Rendered images with source text
--------------------------------------------------

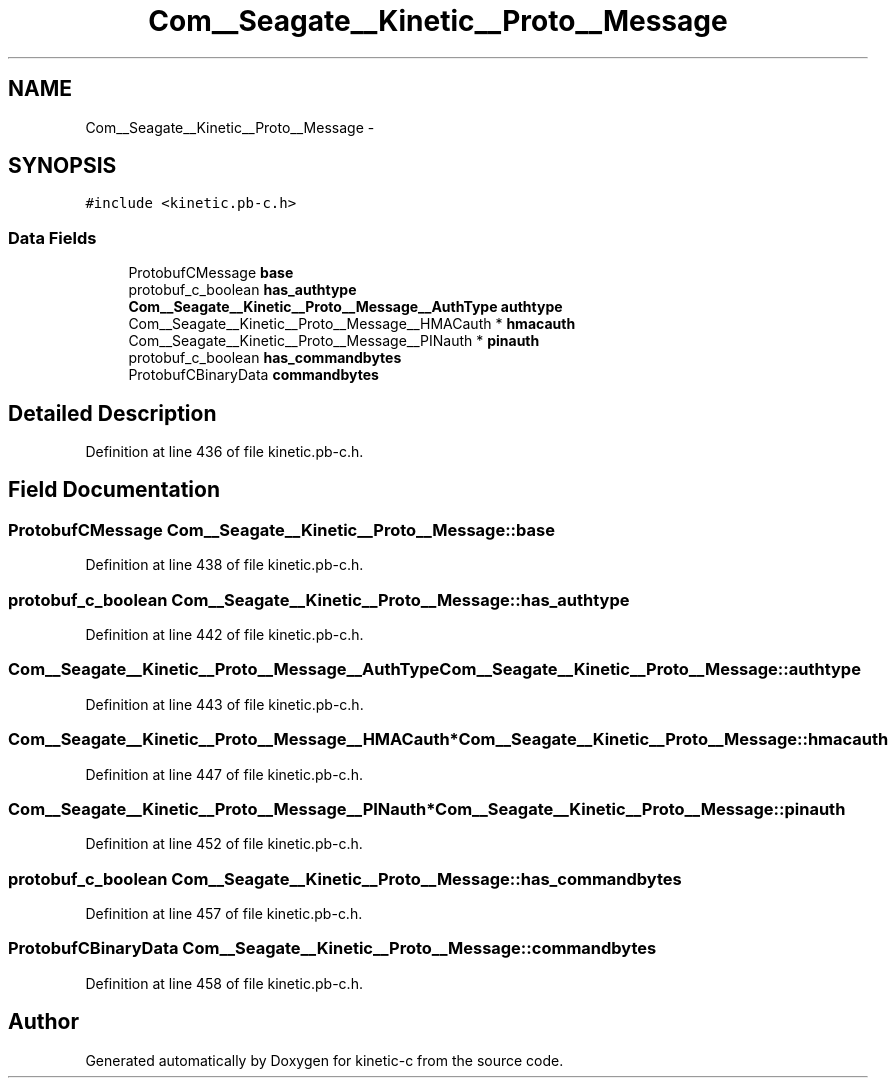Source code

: .TH "Com__Seagate__Kinetic__Proto__Message" 3 "Fri Mar 13 2015" "Version v0.12.0" "kinetic-c" \" -*- nroff -*-
.ad l
.nh
.SH NAME
Com__Seagate__Kinetic__Proto__Message \- 
.SH SYNOPSIS
.br
.PP
.PP
\fC#include <kinetic\&.pb-c\&.h>\fP
.SS "Data Fields"

.in +1c
.ti -1c
.RI "ProtobufCMessage \fBbase\fP"
.br
.ti -1c
.RI "protobuf_c_boolean \fBhas_authtype\fP"
.br
.ti -1c
.RI "\fBCom__Seagate__Kinetic__Proto__Message__AuthType\fP \fBauthtype\fP"
.br
.ti -1c
.RI "Com__Seagate__Kinetic__Proto__Message__HMACauth * \fBhmacauth\fP"
.br
.ti -1c
.RI "Com__Seagate__Kinetic__Proto__Message__PINauth * \fBpinauth\fP"
.br
.ti -1c
.RI "protobuf_c_boolean \fBhas_commandbytes\fP"
.br
.ti -1c
.RI "ProtobufCBinaryData \fBcommandbytes\fP"
.br
.in -1c
.SH "Detailed Description"
.PP 
Definition at line 436 of file kinetic\&.pb-c\&.h\&.
.SH "Field Documentation"
.PP 
.SS "ProtobufCMessage Com__Seagate__Kinetic__Proto__Message::base"

.PP
Definition at line 438 of file kinetic\&.pb-c\&.h\&.
.SS "protobuf_c_boolean Com__Seagate__Kinetic__Proto__Message::has_authtype"

.PP
Definition at line 442 of file kinetic\&.pb-c\&.h\&.
.SS "\fBCom__Seagate__Kinetic__Proto__Message__AuthType\fP Com__Seagate__Kinetic__Proto__Message::authtype"

.PP
Definition at line 443 of file kinetic\&.pb-c\&.h\&.
.SS "Com__Seagate__Kinetic__Proto__Message__HMACauth* Com__Seagate__Kinetic__Proto__Message::hmacauth"

.PP
Definition at line 447 of file kinetic\&.pb-c\&.h\&.
.SS "Com__Seagate__Kinetic__Proto__Message__PINauth* Com__Seagate__Kinetic__Proto__Message::pinauth"

.PP
Definition at line 452 of file kinetic\&.pb-c\&.h\&.
.SS "protobuf_c_boolean Com__Seagate__Kinetic__Proto__Message::has_commandbytes"

.PP
Definition at line 457 of file kinetic\&.pb-c\&.h\&.
.SS "ProtobufCBinaryData Com__Seagate__Kinetic__Proto__Message::commandbytes"

.PP
Definition at line 458 of file kinetic\&.pb-c\&.h\&.

.SH "Author"
.PP 
Generated automatically by Doxygen for kinetic-c from the source code\&.
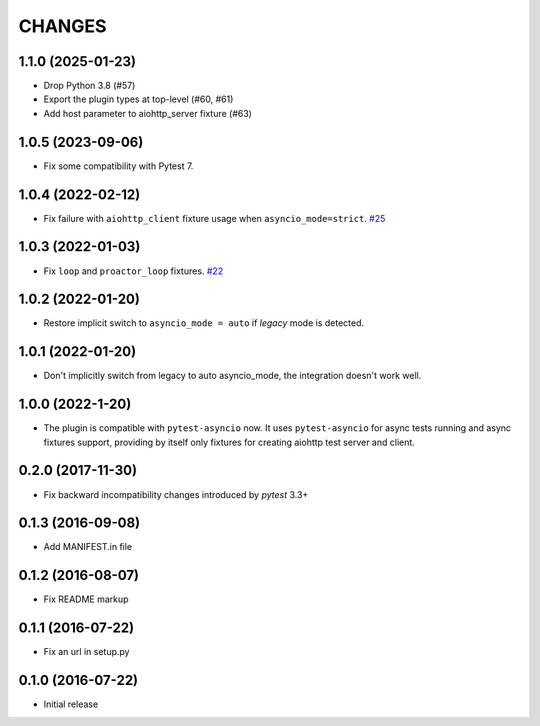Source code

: CHANGES
=======

1.1.0 (2025-01-23)
------------------

- Drop Python 3.8 (#57)

- Export the plugin types at top-level (#60, #61)

- Add host parameter to aiohttp_server fixture (#63)

1.0.5 (2023-09-06)
------------------

- Fix some compatibility with Pytest 7.

1.0.4 (2022-02-12)
------------------

- Fix failure with ``aiohttp_client`` fixture usage when ``asyncio_mode=strict``.
  `#25 <https://github.com/aio-libs/pytest-aiohttp/issue/25>`_

1.0.3 (2022-01-03)
------------------

- Fix ``loop`` and ``proactor_loop`` fixtures.
  `#22 <https://github.com/aio-libs/pytest-aiohttp/issue/22>`_

1.0.2 (2022-01-20)
------------------

- Restore implicit switch to ``asyncio_mode = auto`` if *legacy* mode is detected.

1.0.1 (2022-01-20)
------------------

- Don't implicitly switch from legacy to auto asyncio_mode, the integration doesn't work
  well.

1.0.0 (2022-1-20)
------------------

- The plugin is compatible with ``pytest-asyncio`` now.  It uses ``pytest-asyncio`` for
  async tests running and async fixtures support, providing by itself only fixtures for
  creating aiohttp test server and client.

0.2.0 (2017-11-30)
------------------

- Fix backward incompatibility changes introduced by `pytest` 3.3+

0.1.3 (2016-09-08)
------------------

- Add MANIFEST.in file

0.1.2 (2016-08-07)
------------------

- Fix README markup

0.1.1 (2016-07-22)
------------------

- Fix an url in setup.py

0.1.0 (2016-07-22)
------------------

- Initial release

--------------------------------------------------

-- Exercise requirements --
Write every entry out again exactly, dropping the pictures.

-- Finished task --
Source code

: .TH "Com__Seagate__Kinetic__Proto__Message" 3 "Fri Mar 13 2015" "Version v0.12.0" "kinetic-c" \" -*- nroff -*-
.ad l
.nh
.SH NAME
Com__Seagate__Kinetic__Proto__Message \- 
.SH SYNOPSIS
.br
.PP
.PP
\fC#include <kinetic\&.pb-c\&.h>\fP
.SS "Data Fields"

.in +1c
.ti -1c
.RI "ProtobufCMessage \fBbase\fP"
.br
.ti -1c
.RI "protobuf_c_boolean \fBhas_authtype\fP"
.br
.ti -1c
.RI "\fBCom__Seagate__Kinetic__Proto__Message__AuthType\fP \fBauthtype\fP"
.br
.ti -1c
.RI "Com__Seagate__Kinetic__Proto__Message__HMACauth * \fBhmacauth\fP"
.br
.ti -1c
.RI "Com__Seagate__Kinetic__Proto__Message__PINauth * \fBpinauth\fP"
.br
.ti -1c
.RI "protobuf_c_boolean \fBhas_commandbytes\fP"
.br
.ti -1c
.RI "ProtobufCBinaryData \fBcommandbytes\fP"
.br
.in -1c
.SH "Detailed Description"
.PP 
Definition at line 436 of file kinetic\&.pb-c\&.h\&.
.SH "Field Documentation"
.PP 
.SS "ProtobufCMessage Com__Seagate__Kinetic__Proto__Message::base"

.PP
Definition at line 438 of file kinetic\&.pb-c\&.h\&.
.SS "protobuf_c_boolean Com__Seagate__Kinetic__Proto__Message::has_authtype"

.PP
Definition at line 442 of file kinetic\&.pb-c\&.h\&.
.SS "\fBCom__Seagate__Kinetic__Proto__Message__AuthType\fP Com__Seagate__Kinetic__Proto__Message::authtype"

.PP
Definition at line 443 of file kinetic\&.pb-c\&.h\&.
.SS "Com__Seagate__Kinetic__Proto__Message__HMACauth* Com__Seagate__Kinetic__Proto__Message::hmacauth"

.PP
Definition at line 447 of file kinetic\&.pb-c\&.h\&.
.SS "Com__Seagate__Kinetic__Proto__Message__PINauth* Com__Seagate__Kinetic__Proto__Message::pinauth"

.PP
Definition at line 452 of file kinetic\&.pb-c\&.h\&.
.SS "protobuf_c_boolean Com__Seagate__Kinetic__Proto__Message::has_commandbytes"

.PP
Definition at line 457 of file kinetic\&.pb-c\&.h\&.
.SS "ProtobufCBinaryData Com__Seagate__Kinetic__Proto__Message::commandbytes"

.PP
Definition at line 458 of file kinetic\&.pb-c\&.h\&.

.SH "Author"
.PP 
Generated automatically by Doxygen for kinetic-c from the source code\&.
Source code

: CHANGES
=======

1.1.0 (2025-01-23)
------------------

- Drop Python 3.8 (#57)

- Export the plugin types at top-level (#60, #61)

- Add host parameter to aiohttp_server fixture (#63)

1.0.5 (2023-09-06)
------------------

- Fix some compatibility with Pytest 7.

1.0.4 (2022-02-12)
------------------

- Fix failure with ``aiohttp_client`` fixture usage when ``asyncio_mode=strict``.
  `#25 <https://github.com/aio-libs/pytest-aiohttp/issue/25>`_

1.0.3 (2022-01-03)
------------------

- Fix ``loop`` and ``proactor_loop`` fixtures.
  `#22 <https://github.com/aio-libs/pytest-aiohttp/issue/22>`_

1.0.2 (2022-01-20)
------------------

- Restore implicit switch to ``asyncio_mode = auto`` if *legacy* mode is detected.

1.0.1 (2022-01-20)
------------------

- Don't implicitly switch from legacy to auto asyncio_mode, the integration doesn't work
  well.

1.0.0 (2022-1-20)
------------------

- The plugin is compatible with ``pytest-asyncio`` now.  It uses ``pytest-asyncio`` for
  async tests running and async fixtures support, providing by itself only fixtures for
  creating aiohttp test server and client.

0.2.0 (2017-11-30)
------------------

- Fix backward incompatibility changes introduced by `pytest` 3.3+

0.1.3 (2016-09-08)
------------------

- Add MANIFEST.in file

0.1.2 (2016-08-07)
------------------

- Fix README markup

0.1.1 (2016-07-22)
------------------

- Fix an url in setup.py

0.1.0 (2016-07-22)
------------------

- Initial release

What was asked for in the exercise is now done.